Directions for this task
Render the material as a numbered list, omitting blank lines, starting at the line that contains "this field: 8.35" and ending with the last line of the material.
——
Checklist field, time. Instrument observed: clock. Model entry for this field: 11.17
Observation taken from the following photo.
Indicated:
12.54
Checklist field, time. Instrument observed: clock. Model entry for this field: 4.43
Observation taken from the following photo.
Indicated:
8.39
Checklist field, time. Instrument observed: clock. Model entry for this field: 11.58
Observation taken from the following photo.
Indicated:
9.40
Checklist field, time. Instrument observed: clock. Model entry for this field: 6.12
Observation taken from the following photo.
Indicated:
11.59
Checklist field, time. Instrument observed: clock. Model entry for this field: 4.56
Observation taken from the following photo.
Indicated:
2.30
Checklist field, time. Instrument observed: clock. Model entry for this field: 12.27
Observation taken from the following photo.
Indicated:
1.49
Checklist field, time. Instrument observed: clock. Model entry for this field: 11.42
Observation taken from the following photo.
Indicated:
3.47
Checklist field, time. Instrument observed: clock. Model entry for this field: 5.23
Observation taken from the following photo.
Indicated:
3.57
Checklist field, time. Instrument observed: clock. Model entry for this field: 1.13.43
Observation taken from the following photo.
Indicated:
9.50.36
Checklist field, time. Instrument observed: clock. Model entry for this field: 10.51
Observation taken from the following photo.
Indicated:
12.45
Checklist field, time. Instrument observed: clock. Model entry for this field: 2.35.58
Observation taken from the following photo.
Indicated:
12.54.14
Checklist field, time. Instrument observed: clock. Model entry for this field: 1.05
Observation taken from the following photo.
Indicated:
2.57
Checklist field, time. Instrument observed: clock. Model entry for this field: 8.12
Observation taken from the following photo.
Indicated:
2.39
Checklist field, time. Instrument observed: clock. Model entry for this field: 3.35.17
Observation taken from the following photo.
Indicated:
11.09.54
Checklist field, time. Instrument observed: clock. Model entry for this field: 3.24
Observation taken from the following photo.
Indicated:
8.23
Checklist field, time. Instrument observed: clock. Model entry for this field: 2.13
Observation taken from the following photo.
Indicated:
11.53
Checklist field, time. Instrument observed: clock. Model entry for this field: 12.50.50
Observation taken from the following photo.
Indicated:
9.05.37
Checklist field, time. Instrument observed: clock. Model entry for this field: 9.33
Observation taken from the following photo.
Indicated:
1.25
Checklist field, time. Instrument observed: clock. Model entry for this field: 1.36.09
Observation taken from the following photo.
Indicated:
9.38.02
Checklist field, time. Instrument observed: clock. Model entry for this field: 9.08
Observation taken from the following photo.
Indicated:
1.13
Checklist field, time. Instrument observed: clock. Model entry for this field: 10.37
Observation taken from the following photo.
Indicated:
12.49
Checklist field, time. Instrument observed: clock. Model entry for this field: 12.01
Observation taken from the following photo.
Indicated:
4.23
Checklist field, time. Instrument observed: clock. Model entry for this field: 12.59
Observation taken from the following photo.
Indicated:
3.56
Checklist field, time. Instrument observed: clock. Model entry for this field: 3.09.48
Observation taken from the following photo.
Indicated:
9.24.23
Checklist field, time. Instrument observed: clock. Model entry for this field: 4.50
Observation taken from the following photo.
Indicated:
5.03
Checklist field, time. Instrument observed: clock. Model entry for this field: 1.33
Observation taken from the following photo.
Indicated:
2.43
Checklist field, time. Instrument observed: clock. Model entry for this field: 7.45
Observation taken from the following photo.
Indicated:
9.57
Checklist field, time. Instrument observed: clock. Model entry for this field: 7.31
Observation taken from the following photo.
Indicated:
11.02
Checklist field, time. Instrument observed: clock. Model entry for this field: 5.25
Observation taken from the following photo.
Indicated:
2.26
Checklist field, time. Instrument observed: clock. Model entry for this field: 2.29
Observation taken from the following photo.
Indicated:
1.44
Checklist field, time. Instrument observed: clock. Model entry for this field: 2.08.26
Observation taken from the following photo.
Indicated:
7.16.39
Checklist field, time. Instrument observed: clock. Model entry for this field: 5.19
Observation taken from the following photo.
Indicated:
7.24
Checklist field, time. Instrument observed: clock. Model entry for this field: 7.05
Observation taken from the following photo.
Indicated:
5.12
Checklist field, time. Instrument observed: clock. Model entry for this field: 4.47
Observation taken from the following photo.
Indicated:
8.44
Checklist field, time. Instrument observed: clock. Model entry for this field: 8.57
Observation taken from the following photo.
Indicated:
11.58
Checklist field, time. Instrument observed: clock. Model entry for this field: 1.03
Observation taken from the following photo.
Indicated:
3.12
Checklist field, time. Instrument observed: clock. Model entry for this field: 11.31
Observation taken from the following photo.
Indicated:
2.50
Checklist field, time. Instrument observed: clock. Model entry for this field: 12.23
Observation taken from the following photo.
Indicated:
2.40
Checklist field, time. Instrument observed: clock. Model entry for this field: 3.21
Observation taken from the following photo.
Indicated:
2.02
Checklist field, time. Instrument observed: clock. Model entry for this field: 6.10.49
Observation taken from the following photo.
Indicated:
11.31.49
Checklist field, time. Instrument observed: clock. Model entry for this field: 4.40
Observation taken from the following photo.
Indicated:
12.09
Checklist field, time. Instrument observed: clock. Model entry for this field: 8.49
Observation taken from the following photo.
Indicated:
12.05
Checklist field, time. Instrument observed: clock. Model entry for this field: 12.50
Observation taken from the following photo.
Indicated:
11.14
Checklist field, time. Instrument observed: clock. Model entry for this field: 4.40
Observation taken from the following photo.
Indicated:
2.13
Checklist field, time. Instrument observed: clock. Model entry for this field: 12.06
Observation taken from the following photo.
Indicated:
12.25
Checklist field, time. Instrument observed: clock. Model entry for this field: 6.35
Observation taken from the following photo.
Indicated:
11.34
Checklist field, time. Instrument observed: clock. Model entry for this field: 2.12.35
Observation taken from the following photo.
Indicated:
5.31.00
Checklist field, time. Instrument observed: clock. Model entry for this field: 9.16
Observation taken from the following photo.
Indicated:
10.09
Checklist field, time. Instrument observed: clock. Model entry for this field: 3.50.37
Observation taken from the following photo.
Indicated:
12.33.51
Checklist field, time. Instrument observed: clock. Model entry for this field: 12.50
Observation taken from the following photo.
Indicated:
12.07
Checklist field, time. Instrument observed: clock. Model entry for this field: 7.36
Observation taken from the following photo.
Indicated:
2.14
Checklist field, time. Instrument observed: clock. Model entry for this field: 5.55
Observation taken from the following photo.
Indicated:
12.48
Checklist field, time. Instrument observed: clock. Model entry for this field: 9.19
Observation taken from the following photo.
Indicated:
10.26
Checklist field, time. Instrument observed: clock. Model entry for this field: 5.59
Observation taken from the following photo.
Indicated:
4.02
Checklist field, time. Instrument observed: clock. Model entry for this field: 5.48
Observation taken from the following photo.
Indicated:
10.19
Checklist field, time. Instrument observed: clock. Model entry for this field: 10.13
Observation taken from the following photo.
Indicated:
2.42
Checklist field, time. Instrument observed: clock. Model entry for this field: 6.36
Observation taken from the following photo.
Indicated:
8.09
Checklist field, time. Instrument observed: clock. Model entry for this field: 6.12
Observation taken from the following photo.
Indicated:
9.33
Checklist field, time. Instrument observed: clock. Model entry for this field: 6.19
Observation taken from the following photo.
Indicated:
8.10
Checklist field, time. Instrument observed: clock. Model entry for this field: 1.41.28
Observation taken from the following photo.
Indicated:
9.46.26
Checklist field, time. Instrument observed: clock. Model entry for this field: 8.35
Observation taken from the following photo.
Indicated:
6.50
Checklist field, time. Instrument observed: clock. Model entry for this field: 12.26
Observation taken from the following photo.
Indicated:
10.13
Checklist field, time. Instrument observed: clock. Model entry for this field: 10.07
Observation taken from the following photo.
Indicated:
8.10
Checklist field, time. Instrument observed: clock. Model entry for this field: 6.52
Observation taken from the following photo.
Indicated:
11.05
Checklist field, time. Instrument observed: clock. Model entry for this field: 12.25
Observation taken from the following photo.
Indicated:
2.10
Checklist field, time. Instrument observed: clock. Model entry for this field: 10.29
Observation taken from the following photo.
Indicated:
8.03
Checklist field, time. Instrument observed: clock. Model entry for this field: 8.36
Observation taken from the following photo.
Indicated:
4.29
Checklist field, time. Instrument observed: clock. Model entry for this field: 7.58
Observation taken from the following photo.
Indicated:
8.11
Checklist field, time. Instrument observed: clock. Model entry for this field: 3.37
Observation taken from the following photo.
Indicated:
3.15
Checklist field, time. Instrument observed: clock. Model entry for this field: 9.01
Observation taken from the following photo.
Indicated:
——
Correct answer
1. Checklist field, time. Instrument observed: clock. Model entry for this field: 8.35
2. Observation taken from the following photo.
3. Indicated:
4. 6.50
5. Checklist field, time. Instrument observed: clock. Model entry for this field: 12.26
6. Observation taken from the following photo.
7. Indicated:
8. 10.13
9. Checklist field, time. Instrument observed: clock. Model entry for this field: 10.07
10. Observation taken from the following photo.
11. Indicated:
12. 8.10
13. Checklist field, time. Instrument observed: clock. Model entry for this field: 6.52
14. Observation taken from the following photo.
15. Indicated:
16. 11.05
17. Checklist field, time. Instrument observed: clock. Model entry for this field: 12.25
18. Observation taken from the following photo.
19. Indicated:
20. 2.10
21. Checklist field, time. Instrument observed: clock. Model entry for this field: 10.29
22. Observation taken from the following photo.
23. Indicated:
24. 8.03
25. Checklist field, time. Instrument observed: clock. Model entry for this field: 8.36
26. Observation taken from the following photo.
27. Indicated:
28. 4.29
29. Checklist field, time. Instrument observed: clock. Model entry for this field: 7.58
30. Observation taken from the following photo.
31. Indicated:
32. 8.11
33. Checklist field, time. Instrument observed: clock. Model entry for this field: 3.37
34. Observation taken from the following photo.
35. Indicated:
36. 3.15
37. Checklist field, time. Instrument observed: clock. Model entry for this field: 9.01
38. Observation taken from the following photo.
39. Indicated:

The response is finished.